◆ **AUFGABENSTELLUNG**
Wiederhole den vorgegebenen Text über die Notfallpläne für den A44-Tunnel vollständig und ohne jede Änderung.

Helsa/Kaufungen. In fünf Jahren werden Fahrzeuge auf der A44 im längsten Autobahntunnel Hessens den Ortsteil Eschenstruth unterqueren. Doch schon jetzt gibt es Ärger. Das Regierungspräsidium hat Notfallpläne für die gesamte Autobahn erarbeitet - doch die betroffenen Feuerwehren wissen davon nichts.
Die Notfallpläne legen fest, welche Feuerwehr für welchen Abschnitt zuständig sein soll. Doch: „Wir sind nicht informiert“, sagte der amtierende Kreisbrandinspektor im Landkreis Kassel, Thomas Swoboda, auf Nachfrage der HNA. Auch in Helsa und Kaufungen, den betroffenen Wehren vor Ort, weiß man von nichts. „Wir haben überhaupt keine Informationen“, sagt der Helsaer Gemeindebrandinspektor Timo Schröder.
Zwar habe es vor zehn Jahren ein Gespräch mit dem Regierungspräsidium gegeben. Damals sei aber noch nichts konkret gewesen. Unklar sei, welche Zuständigkeiten es gebe und was an Ausrüstung verlangt werde. „Wir wissen nicht, ob wir Spezialausstattung für den Tunnel brauchen“, sagt Schröder. Die Helsaer Brandschützer müssen in die 4,1 Kilometer lange Tunnelröhre in Fahrtrichtung Osten vordringen, wenn dort etwas passiert.

◆ **EXTRAHIERTE EINTRÄGE**
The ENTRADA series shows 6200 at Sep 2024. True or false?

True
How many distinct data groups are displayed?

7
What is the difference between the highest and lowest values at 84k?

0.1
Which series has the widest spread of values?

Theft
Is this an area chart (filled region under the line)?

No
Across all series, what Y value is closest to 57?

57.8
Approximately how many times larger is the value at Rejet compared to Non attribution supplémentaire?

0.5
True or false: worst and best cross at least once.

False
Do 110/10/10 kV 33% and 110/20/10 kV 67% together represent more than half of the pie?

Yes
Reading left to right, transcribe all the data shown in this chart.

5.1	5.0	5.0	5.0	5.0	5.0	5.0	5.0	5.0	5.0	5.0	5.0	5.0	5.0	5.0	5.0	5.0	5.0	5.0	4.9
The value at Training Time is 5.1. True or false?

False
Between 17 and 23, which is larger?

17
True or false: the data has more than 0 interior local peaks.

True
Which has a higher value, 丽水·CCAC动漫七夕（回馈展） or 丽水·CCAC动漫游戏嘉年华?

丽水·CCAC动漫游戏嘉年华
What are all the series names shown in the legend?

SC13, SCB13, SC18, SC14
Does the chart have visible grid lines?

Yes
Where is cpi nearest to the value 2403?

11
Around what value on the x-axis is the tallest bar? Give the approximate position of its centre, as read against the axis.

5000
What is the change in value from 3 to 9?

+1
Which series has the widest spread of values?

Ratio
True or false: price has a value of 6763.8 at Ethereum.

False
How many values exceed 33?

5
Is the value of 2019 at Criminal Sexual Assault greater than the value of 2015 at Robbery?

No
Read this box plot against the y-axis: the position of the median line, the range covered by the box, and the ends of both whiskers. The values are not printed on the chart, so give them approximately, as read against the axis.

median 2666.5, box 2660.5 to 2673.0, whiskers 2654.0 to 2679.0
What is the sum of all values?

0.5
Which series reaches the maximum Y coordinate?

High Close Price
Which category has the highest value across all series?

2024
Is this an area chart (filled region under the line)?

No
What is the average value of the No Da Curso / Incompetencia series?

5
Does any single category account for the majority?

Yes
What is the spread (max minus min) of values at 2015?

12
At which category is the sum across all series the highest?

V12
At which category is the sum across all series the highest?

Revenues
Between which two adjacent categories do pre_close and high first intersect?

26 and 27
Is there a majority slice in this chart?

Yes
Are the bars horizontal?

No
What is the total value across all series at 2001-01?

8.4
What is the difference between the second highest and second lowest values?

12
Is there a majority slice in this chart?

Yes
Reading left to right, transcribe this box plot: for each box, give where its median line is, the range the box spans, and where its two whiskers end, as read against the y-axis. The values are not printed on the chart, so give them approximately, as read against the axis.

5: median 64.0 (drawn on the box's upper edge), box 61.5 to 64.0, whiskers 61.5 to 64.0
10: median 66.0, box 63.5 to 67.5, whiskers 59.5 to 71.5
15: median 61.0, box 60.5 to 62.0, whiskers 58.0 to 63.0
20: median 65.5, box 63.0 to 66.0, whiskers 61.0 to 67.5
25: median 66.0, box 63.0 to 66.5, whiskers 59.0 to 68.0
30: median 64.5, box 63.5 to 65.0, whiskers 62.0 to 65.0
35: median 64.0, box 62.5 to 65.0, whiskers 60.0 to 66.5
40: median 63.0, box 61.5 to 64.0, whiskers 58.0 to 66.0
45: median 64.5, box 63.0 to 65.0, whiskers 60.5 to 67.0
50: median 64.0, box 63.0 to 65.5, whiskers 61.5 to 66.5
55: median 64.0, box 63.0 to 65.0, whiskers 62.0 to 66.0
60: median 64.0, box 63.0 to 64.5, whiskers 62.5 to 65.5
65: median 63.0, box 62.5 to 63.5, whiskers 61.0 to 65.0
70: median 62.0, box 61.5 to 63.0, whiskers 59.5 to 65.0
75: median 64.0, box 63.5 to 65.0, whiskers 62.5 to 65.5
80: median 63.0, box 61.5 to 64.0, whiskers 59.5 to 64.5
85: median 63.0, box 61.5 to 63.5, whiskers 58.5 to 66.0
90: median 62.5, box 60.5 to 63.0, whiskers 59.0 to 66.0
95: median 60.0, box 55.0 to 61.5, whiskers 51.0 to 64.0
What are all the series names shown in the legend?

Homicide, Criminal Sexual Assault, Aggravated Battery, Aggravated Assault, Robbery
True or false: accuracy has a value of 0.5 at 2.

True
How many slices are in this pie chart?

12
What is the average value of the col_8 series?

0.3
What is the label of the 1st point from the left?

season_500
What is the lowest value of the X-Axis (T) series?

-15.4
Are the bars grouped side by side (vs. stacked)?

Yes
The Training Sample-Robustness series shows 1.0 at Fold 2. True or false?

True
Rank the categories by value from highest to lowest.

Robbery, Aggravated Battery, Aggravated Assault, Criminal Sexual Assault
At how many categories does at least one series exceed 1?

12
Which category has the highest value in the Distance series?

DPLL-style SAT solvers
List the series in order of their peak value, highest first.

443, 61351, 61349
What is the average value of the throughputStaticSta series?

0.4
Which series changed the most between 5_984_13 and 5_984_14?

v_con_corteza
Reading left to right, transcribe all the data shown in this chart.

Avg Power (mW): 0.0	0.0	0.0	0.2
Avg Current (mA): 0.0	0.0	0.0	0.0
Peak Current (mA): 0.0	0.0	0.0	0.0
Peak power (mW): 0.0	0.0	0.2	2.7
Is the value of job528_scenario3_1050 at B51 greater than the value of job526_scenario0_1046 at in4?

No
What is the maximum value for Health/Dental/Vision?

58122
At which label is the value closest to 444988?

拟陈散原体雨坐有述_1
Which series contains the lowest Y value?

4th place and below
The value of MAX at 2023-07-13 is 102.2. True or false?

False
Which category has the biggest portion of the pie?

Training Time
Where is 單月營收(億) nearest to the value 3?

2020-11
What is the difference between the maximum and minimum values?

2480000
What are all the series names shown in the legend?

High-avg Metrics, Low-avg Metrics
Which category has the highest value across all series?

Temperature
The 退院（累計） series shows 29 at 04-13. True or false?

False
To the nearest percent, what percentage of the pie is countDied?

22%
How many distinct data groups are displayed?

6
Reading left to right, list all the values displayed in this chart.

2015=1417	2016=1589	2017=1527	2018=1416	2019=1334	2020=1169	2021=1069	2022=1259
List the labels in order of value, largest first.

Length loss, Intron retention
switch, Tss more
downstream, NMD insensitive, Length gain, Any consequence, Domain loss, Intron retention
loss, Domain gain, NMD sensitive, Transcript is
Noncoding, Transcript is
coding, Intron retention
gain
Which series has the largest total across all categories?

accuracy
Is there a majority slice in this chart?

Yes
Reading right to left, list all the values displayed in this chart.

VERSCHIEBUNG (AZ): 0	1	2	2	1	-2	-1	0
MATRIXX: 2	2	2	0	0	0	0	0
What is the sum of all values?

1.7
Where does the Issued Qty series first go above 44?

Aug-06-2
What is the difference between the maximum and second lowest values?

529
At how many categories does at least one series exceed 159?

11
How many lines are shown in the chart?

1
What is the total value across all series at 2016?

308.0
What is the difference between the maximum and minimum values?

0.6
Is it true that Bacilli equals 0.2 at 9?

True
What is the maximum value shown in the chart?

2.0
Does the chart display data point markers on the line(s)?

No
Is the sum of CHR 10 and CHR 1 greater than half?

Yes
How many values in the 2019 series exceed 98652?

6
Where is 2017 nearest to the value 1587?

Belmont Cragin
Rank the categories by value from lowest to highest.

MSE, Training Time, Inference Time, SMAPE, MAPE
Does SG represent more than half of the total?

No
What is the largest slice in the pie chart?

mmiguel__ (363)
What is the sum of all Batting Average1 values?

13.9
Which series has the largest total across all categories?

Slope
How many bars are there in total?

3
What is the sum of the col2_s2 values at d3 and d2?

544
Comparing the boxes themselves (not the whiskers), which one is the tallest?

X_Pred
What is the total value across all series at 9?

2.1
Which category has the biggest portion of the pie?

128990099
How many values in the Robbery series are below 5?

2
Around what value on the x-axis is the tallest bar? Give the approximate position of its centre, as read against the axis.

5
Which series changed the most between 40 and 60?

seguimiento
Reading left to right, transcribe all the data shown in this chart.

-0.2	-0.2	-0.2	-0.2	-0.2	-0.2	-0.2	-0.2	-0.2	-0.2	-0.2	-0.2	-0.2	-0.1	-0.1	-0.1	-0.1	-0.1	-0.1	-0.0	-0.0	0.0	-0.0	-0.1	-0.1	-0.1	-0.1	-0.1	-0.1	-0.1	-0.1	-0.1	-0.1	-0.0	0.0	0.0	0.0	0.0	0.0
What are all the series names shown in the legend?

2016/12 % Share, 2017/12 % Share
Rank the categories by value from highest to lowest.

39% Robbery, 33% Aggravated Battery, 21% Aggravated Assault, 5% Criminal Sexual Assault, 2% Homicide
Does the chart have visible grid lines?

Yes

◆ **ENDGÜLTIGE ANTWORT**
Helsa/Kaufungen. In fünf Jahren werden Fahrzeuge auf der A44 im längsten Autobahntunnel Hessens den Ortsteil Eschenstruth unterqueren. Doch schon jetzt gibt es Ärger. Das Regierungspräsidium hat Notfallpläne für die gesamte Autobahn erarbeitet - doch die betroffenen Feuerwehren wissen davon nichts.
Die Notfallpläne legen fest, welche Feuerwehr für welchen Abschnitt zuständig sein soll. Doch: „Wir sind nicht informiert“, sagte der amtierende Kreisbrandinspektor im Landkreis Kassel, Thomas Swoboda, auf Nachfrage der HNA. Auch in Helsa und Kaufungen, den betroffenen Wehren vor Ort, weiß man von nichts. „Wir haben überhaupt keine Informationen“, sagt der Helsaer Gemeindebrandinspektor Timo Schröder.
Zwar habe es vor zehn Jahren ein Gespräch mit dem Regierungspräsidium gegeben. Damals sei aber noch nichts konkret gewesen. Unklar sei, welche Zuständigkeiten es gebe und was an Ausrüstung verlangt werde. „Wir wissen nicht, ob wir Spezialausstattung für den Tunnel brauchen“, sagt Schröder. Die Helsaer Brandschützer müssen in die 4,1 Kilometer lange Tunnelröhre in Fahrtrichtung Osten vordringen, wenn dort etwas passiert.